A Pentagon office overseeing special operations and irregular warfare held a discussion for a book on so-called far-right terrorism, according to a report from The Daily Caller.

Bruce Hoffman, a Georgetown University professor and senior fellow at the Council on Foreign Relations (CFR), and Jacob Ware, a CFR research fellow, were slated to discuss their book uncovering right-wing terrorism in the United States through the Ku Klux Klan and the January 6 Capitol event.

The outlet obtained screenshots of emails advertising the event.

“Reminder to please join us at 1200 tomorrow morning via Teams (link below) for this virtual brown bag book talk event — renowned terrorism scholars Dr. Bruce Hoffman and Jacob Ware. Their new book, God, Guns, and Sedition: Far-Right Terrorism in America was released earlier this month,” the email invitation reads.

“Shocking acts of terrorism have erupted from violent American far-right extremists in recent years, including the 2015 mass murder at a historic Black church in Charleston and the January 6, 2021, attack on the U.S. Capitol. These incidents, however, are neither novel nor unprecedented,” a book synopsis reads. “They are the latest flashpoints in a process that has been unfolding for decades, in which vast conspiracy theories and radical ideologies such as white supremacism, racism, antisemitism, xenophobia, and hostility to government converge into a deadly threat to democracy.”
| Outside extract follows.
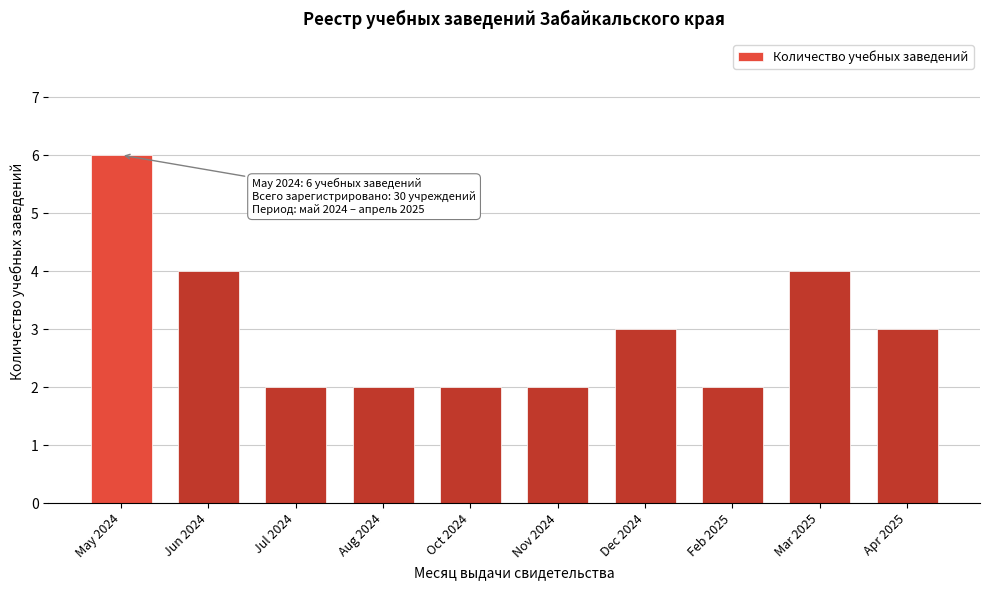

Reading right to left, list all the values displayed in this chart.

Apr 2025=3	Mar 2025=4	Feb 2025=2	Dec 2024=3	Nov 2024=2	Oct 2024=2	Aug 2024=2	Jul 2024=2	Jun 2024=4	May 2024=6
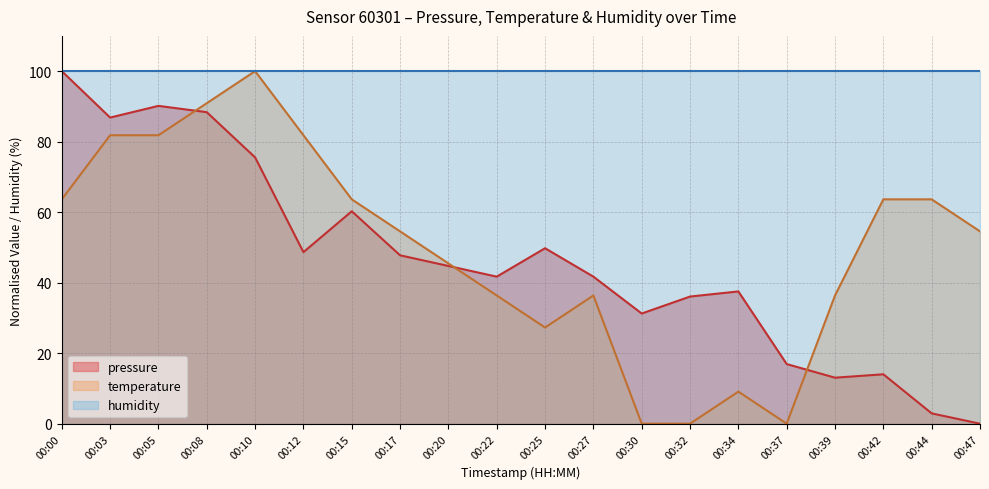

Which series has the largest total across all categories?

humidity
American Faith reported that the Institute for Defense Analyses (IDA) conducted a study on the U.S. military, finding “no evidence that the number of violent extremists in the military is disproportionate to the number of violent extremists in the United States as a whole.”

“The objective of the IDA study was to gain greater fidelity on the scope and nature of extremist ideologies and behaviors in the military community … identify the sources of such ideologies and behaviors; assess their impact; and develop strategies for preventing, countering, and neutralizing that impact,” the report says.

While government agencies have pushed the narrative of “extremists” operating on January 6, 2021, the report found that fewer than 10 individuals were charged.

“Of the more than 700 federal cases in which charges were publicly available a year after these events, fewer than ten were for individuals who were serving in the military at the time,” the IDA said. “Based on the size of the military relative to the general population and considering the rate of charges for males and females, we find no evidence that service members were charged at a different rate than the members of the general population.”

Last year, the Biden administration was accused of allocating funds from an anti-terrorism initiative to a university program that critics say links Christian and conservative groups, including the Republican Party, with Nazi ideologies.

The funding in question comes from the Department of Homeland Security’s (DHS) Targeted Violence and Terrorism Prevention Grant Program (TVTP).